Before you brush this off as one of those holier-than-thou attempts to convince the general population that the consumption of alcohol is a sin beyond murder, hear me out; I promise this is the opposite of that.
I love drinking. A lot. I can guarantee I love drinking more than almost anyone I know, which led to my ultimate decision that I might be that clingy girlfriend in the relationship that revolves her life around her boyfriend, and that alcohol and I need a little time to re-evaluate what we want from our lives. That being said, my recent stints with abstinence in the good year 2013 have taught me a few little things about life, why not drinking so heavily in your early 20s really isn’t the worst thing that could happen to you, and if you want to lighten up on binging from the bottle for a bit, that it’s perfectly okay.
1. Waking up without hangovers, ever, might be the best thing to ever happen to you.
I’m serious. You might be thinking “Um, no, hangovers are definitely worth the fun,” but let me just put it out there that an early Sunday morning jog in the sun on a fresh day in October can really change your outlook on life for the whole week.
When every Saturday on the calendar was blocked off for “date with the bar,” these joyous little blips off happiness were never a thing. I definitely don’t miss the crawling out of bed at 1PM routine, desperate for a bottle of water or Gatorade (OR SOMETHING!) and moping around nauseated all afternoon unable to stomach anything but McDonalds or Spaghetti-o’s. Yeah, that isn’t really “living life to the fullest.”
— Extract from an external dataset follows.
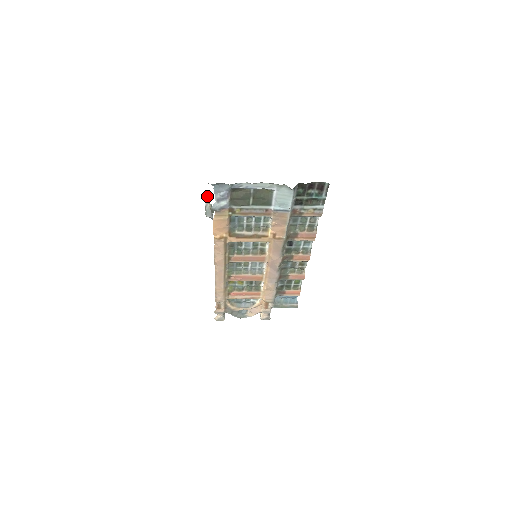
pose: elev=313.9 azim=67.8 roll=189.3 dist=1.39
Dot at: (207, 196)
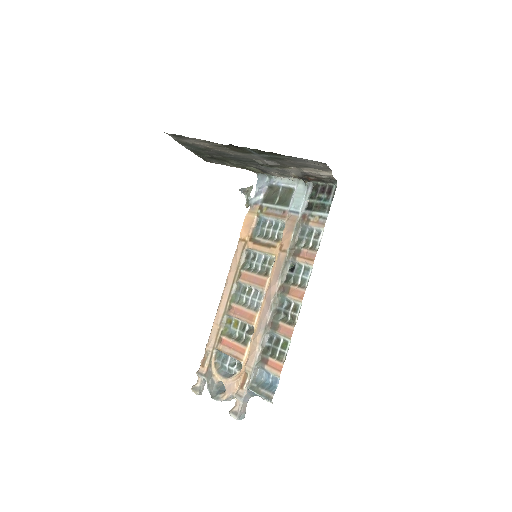
Dot at: (251, 187)
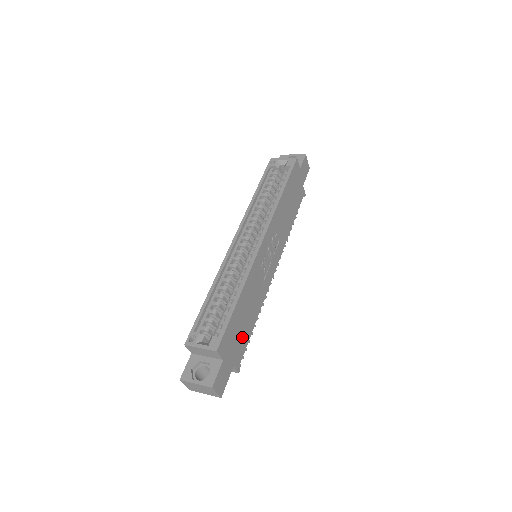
2. Making goals and keeping them becomes far less of a struggle.
Ever made a goal to go on a diet for a month, only to break it by Thursday night because after Wine Wednesday your girlfriends “just really want to order Papa Johns” and in your drunken elated state you simply could not resist? And then again on Thursday? And Friday?
The whole “not being drunk 50% of your conscious (or arguably unconscious) life” thing keeps your goals in the front line of your mind and those uninhibited and intuitive desires in the back. Not to say that you won’t ever get hungry again (I have been known to be addicted to red velvet cupcakes in my sobriety), but the “my future” thoughts have more of a fighting chance against the “I want it now” ones.
3. You will be forced to become more responsible in admitting your own faults to yourself.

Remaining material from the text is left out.